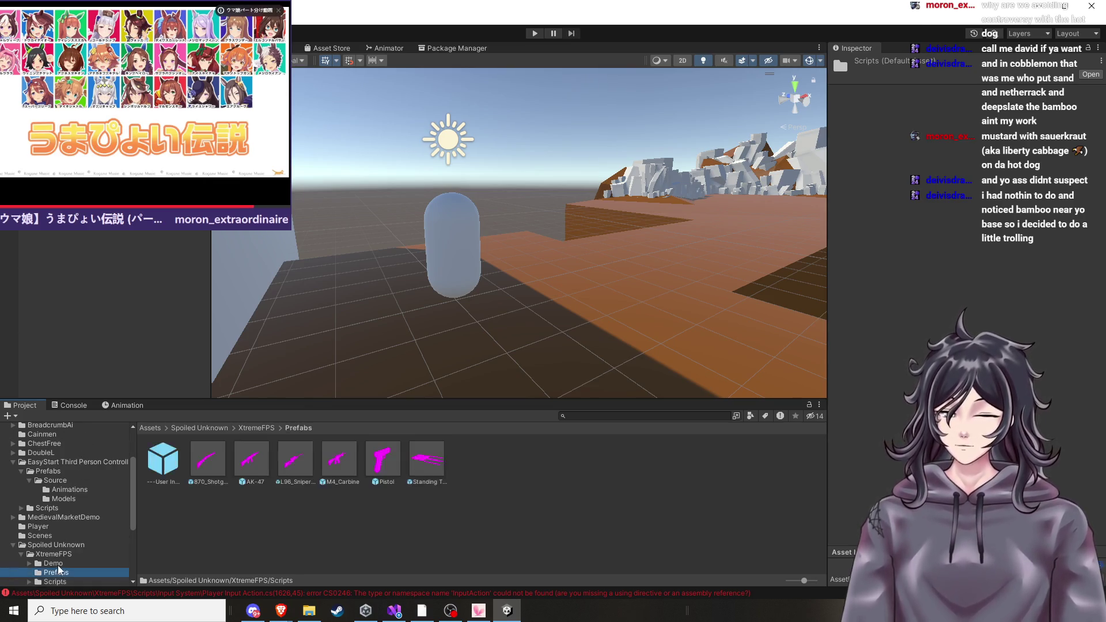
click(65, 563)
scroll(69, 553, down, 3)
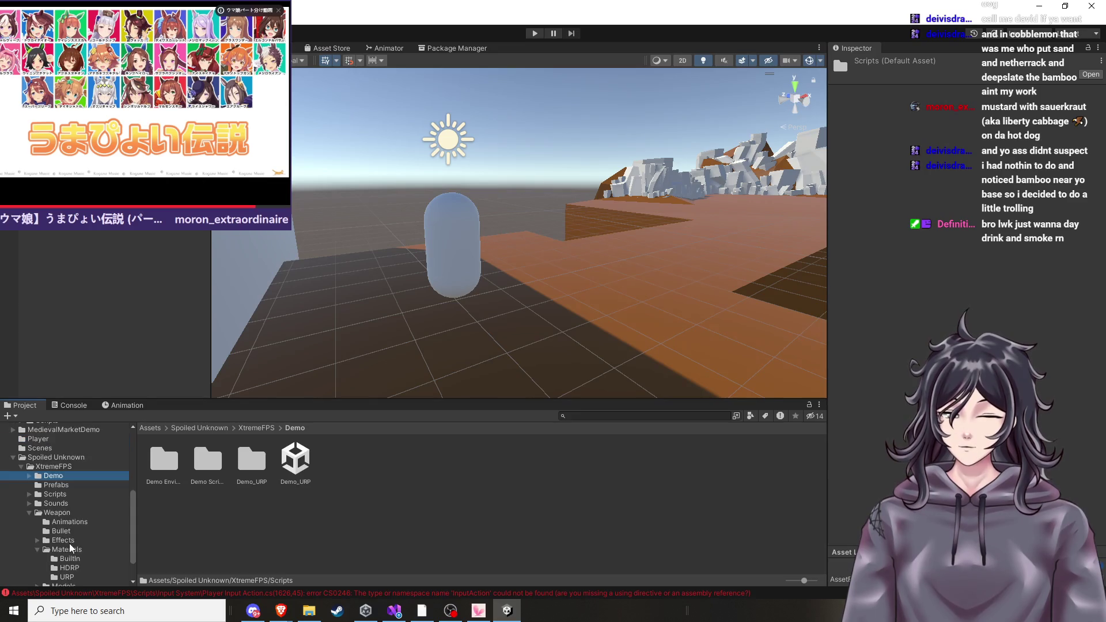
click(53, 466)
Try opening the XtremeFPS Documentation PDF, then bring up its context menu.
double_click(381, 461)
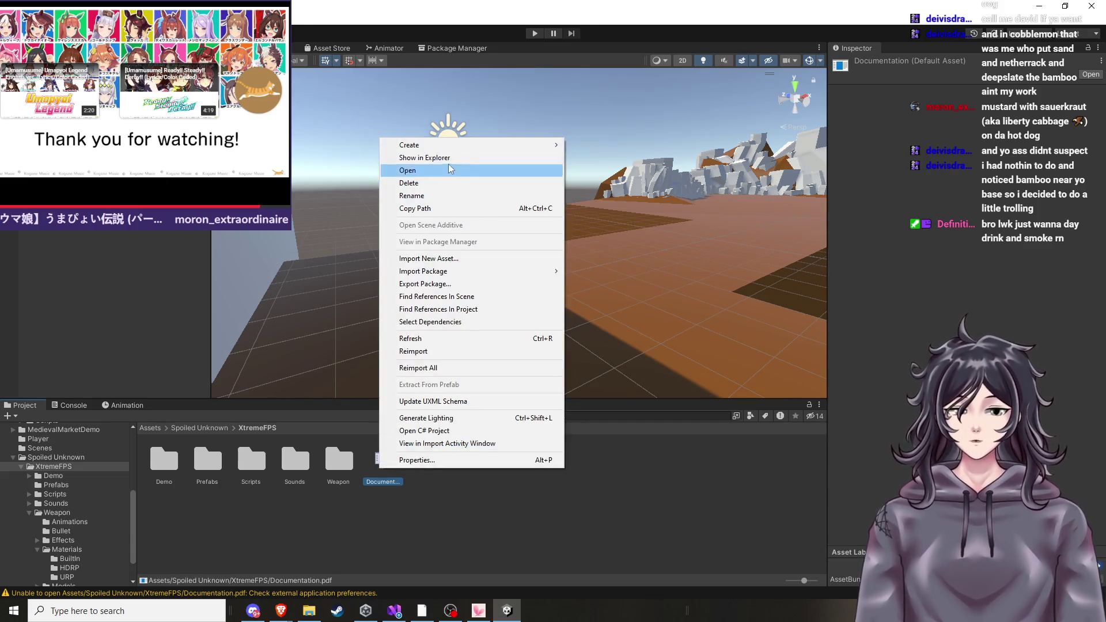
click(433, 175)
==
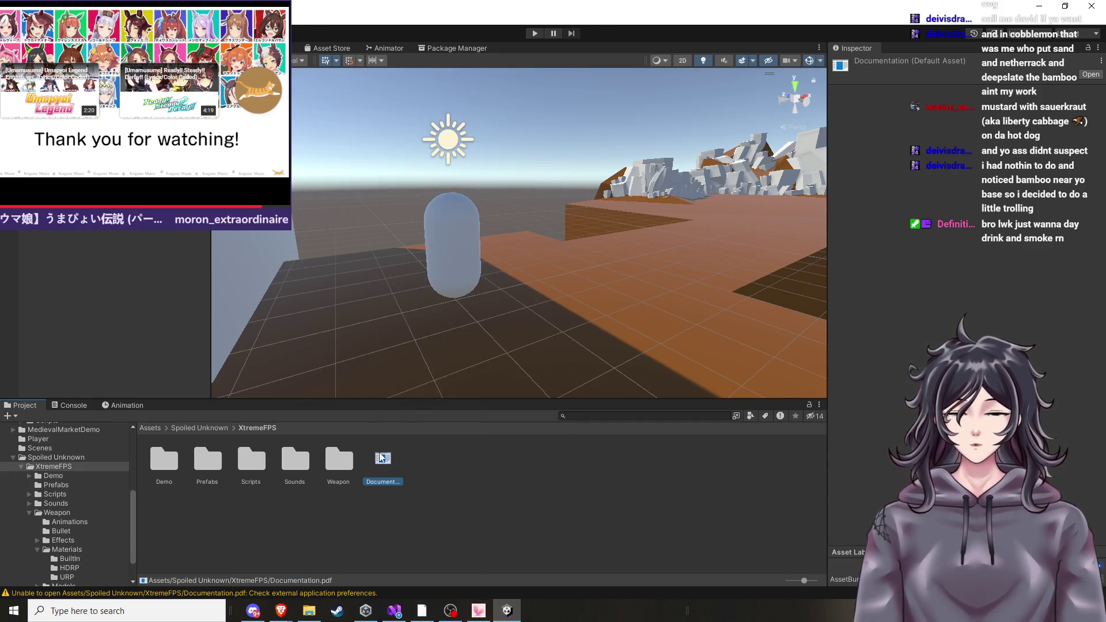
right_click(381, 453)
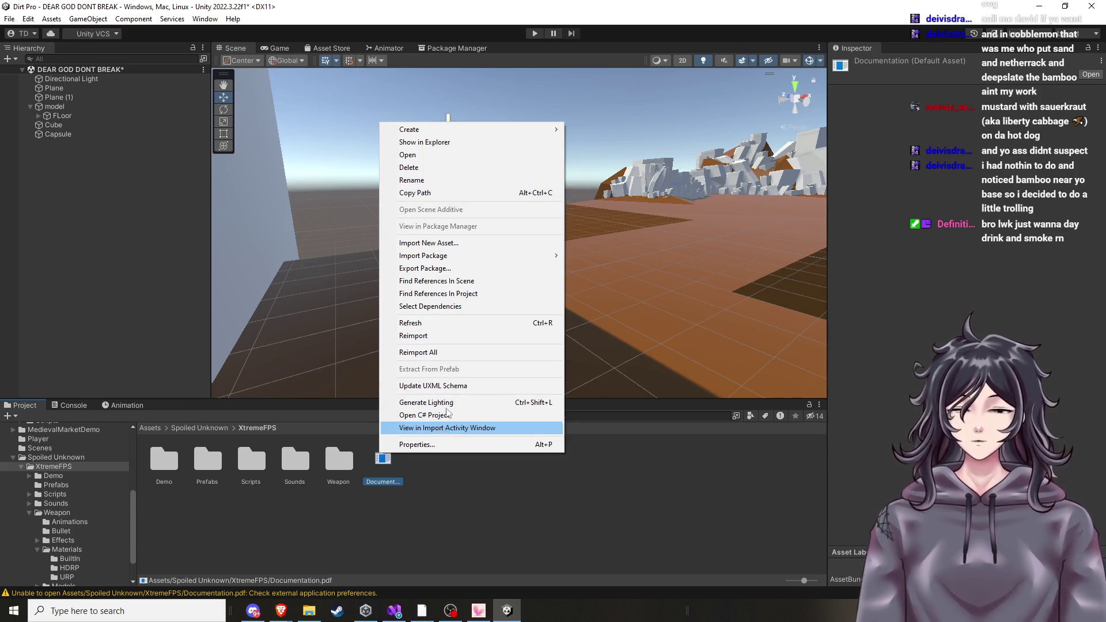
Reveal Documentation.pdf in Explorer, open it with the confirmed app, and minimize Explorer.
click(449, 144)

#### Directions for this task
Read the listing line by line, and copy each line in which the word "Documentation" is found.

#### Reply
Try opening the XtremeFPS Documentation PDF, then bring up its context menu.
Reveal Documentation.pdf in Explorer, open it with the confirmed app, and minimize Explorer.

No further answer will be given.